The following article by Lindsey McPherson was posted on the Roll Call website July 25, 2017:

House Republicans optimistic despite lacking votes for budget resolution

Ways and Means Chairman Kevin Brady remains optimistic that House Republicans can pass a budget resolution to set up the reconciliation process for a tax overhaul. (Bill Clark/CQ Roll Call file photo)

“Clearly, no budget, no tax reform.”

That comment made by House Ways and Means Chairman Kevin Brady on Thursday, and then again for good measure on Monday, is the primary selling point on which House Republican leaders are hoping to whip up enough support to pass their fiscal 2018 budget resolution. Yet that pitch has done little to appease the naysayers.

With the budget still lacking the needed votes, some GOP tax writers are concerned about the future of the yearslong goal to rewrite the tax code. But most of that concern remains shrouded in a cloud of optimism.

“I’m confident there are 218 Republicans in the House who came here to do bold, pro-growth tax reform,” Brady said. “And they know we can’t do it together until we have budget and reconciliation.”

The Texas Republican is just one of many members who have said in recent weeks that they believe the desire to overhaul the tax code will push enough GOP lawmakers to ultimately vote for the budget resolution. However, even if sufficient support was to materialize, a vote before the House departs at the end of the week for its monthlong summer recess appears unlikely.

The House GOP budget includes reconciliation instructions for a deficit-neutral tax overhaul, as well as $203 billion in cuts to mandatory spending. If the House and Senate both pass and reconcile their budgets with a set of reconciliation instructions, they can use the resulting process to fast-track a tax overhaul without the threat of a filibuster in the Senate and rely solely on GOP votes.

“The budget is the gateway to tax reform,” House Budget Committee member Todd Rokita of Indiana said.

Without the budget reconciliation process that allows for a simple-majority vote in the Senate, Republicans would need bipartisan cooperation on a tax plan to ensure its passage. GOP leaders have effectively ruled out that option, citing partisan divisions.

Competing interests

However, intraparty tension is already threatening to derail a tax code rewrite before Republicans even release a bill.

Conservatives, mostly from the hardline conservative House Freedom Caucus, have remained opposed to the budget resolution because they feel the reconciliation instructions do not provide a high enough target for mandatory spending cuts and because they want more details on what the tax bill would look like. Specifically, they want to ensure the tax plan would not be contingent on a border adjustment tax on imports that they are not on board with.

Moderates, meanwhile, are concerned that attaching mandatory spending cuts to a reconciliation measure for overhauling the tax code will make the latter more difficult to achieve. They would also like to see a bipartisan, bicameral budget deal to change the top-line spending numbers dictated by the Budget Control Act before voting on a budget.

_Extracted data_.

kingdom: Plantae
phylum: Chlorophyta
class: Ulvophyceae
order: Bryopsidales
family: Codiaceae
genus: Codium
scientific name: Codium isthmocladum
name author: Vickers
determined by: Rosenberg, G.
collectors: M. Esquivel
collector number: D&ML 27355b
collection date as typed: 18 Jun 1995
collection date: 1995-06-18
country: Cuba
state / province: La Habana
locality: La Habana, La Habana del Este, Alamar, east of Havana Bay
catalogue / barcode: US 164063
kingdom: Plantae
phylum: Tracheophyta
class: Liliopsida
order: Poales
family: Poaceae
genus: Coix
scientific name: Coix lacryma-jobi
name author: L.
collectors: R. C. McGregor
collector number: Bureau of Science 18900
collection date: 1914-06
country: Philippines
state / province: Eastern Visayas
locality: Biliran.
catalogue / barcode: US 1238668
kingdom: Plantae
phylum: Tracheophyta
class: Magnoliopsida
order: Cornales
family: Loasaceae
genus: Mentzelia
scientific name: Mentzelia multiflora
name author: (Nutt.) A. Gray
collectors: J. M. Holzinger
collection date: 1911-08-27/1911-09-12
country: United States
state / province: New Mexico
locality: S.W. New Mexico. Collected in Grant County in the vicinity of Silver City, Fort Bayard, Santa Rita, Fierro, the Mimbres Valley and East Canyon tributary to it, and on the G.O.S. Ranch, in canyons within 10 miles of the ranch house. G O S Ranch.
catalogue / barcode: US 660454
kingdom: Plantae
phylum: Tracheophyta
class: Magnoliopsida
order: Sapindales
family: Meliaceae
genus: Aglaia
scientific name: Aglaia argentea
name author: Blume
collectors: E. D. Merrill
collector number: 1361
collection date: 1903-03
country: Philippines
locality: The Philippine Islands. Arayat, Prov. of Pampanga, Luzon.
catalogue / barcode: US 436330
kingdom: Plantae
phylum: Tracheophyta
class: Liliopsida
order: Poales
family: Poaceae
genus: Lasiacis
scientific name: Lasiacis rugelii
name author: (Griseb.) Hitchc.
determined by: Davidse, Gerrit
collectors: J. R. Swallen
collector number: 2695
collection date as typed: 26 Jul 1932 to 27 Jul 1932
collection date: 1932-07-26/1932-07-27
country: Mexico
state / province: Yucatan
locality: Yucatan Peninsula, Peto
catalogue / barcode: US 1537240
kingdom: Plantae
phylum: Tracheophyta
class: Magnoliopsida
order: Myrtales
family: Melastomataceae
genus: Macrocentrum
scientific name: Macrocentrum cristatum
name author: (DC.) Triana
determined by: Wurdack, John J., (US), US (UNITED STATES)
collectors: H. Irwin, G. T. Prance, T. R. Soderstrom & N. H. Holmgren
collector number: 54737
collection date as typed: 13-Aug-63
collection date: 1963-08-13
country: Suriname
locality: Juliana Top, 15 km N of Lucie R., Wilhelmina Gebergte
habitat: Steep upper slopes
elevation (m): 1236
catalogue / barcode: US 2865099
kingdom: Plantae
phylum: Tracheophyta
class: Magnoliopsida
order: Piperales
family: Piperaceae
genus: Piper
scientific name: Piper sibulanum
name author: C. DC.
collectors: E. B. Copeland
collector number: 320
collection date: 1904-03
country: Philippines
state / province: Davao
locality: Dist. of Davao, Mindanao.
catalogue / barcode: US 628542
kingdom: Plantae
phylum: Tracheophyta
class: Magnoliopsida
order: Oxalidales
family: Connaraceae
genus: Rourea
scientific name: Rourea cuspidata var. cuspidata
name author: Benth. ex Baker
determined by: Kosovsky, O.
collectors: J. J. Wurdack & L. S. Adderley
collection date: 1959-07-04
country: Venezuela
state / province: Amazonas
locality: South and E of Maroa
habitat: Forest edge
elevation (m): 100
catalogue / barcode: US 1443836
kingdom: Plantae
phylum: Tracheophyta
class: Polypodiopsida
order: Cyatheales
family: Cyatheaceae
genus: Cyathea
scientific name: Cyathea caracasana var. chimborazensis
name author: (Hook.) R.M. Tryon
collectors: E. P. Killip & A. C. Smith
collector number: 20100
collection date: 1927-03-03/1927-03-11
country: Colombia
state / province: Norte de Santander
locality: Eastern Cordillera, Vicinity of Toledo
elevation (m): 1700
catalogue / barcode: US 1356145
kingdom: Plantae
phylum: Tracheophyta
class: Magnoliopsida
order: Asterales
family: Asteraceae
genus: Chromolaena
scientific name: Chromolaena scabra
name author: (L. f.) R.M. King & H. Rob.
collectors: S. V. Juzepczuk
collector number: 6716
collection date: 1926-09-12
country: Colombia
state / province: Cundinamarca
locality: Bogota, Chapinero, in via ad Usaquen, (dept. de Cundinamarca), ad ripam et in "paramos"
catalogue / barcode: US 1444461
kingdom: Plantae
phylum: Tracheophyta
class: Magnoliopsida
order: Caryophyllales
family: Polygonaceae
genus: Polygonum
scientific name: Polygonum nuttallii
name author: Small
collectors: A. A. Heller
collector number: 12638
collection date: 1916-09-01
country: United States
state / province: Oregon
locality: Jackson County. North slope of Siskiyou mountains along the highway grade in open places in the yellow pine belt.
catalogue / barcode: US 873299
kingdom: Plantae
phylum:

_What to work on_.
Carry on the article about the House Republican budget resolution, starting after its final sentence.

_Exercise result_.
“Budgets are always some of the toughest votes,” House Ways and Means member Devin Nunes said.

The California Republican said he is hopeful the prospect of a tax overhaul and the ability to use the budget process to put GOP policy ideas into law will provide for a different outcome than last year, when House Republicans never got enough members on board to pass their budget blueprint.

While Republicans did not pass a full budget last year, they did so early this year using a so-called shell budget — one empty of policy details — to set up the reconciliation process so they could address health care.

So far, members have said they’ve heard no talk of doing another shell budget or any other Plan B for what will happen if they can’t pass the budget resolution that the House Budget Committee reported out unanimously last Wednesday.

“I just believe we got to work as hard as we can to get to tax reform. That’s why I was a little concerned with the budget last night as well,” Ohio Rep. James B. Renacci, who serves on the Budget and Ways and Means committees, said Thursday. “I was willing to pass it and vote for it to move it to the floor. But in the end I hope there’s an amendment process.”

Concerns abound

Renacci said he is concerned the current instructions for a deficit-neutral tax overhaul are not flexible enough because the Senate would have to measure that under a static scoring model, unlike the House, which would rely on dynamic scoring.

“That’s concerning because it’s almost impossible to get revenue-neutral, static-based tax reform,” he said.

Calling himself “pathologically optimistic,” Ways and Means member David Schweikert said he can see a path to getting the votes on the budget but that it will require leadership to have a lot of one-on-one sessions with members to walk through their concerns.

“It is sort of the dance we go through every budget,” the Arizona Republican said. “It’s a lot of math. There’s a lot of discomfort. … For some of us, the fact that it’s finally cracking the door open to finally touch mandatory spending, it is a big deal.”

Still, there is a realization among some members that failure to pass a budget may imperil the chances of Republicans rewriting the tax code this year.

Pennsylvania Rep. Mike Kelly, also a Ways and Means member, said the budget is just one of many roadblocks to getting a tax overhaul.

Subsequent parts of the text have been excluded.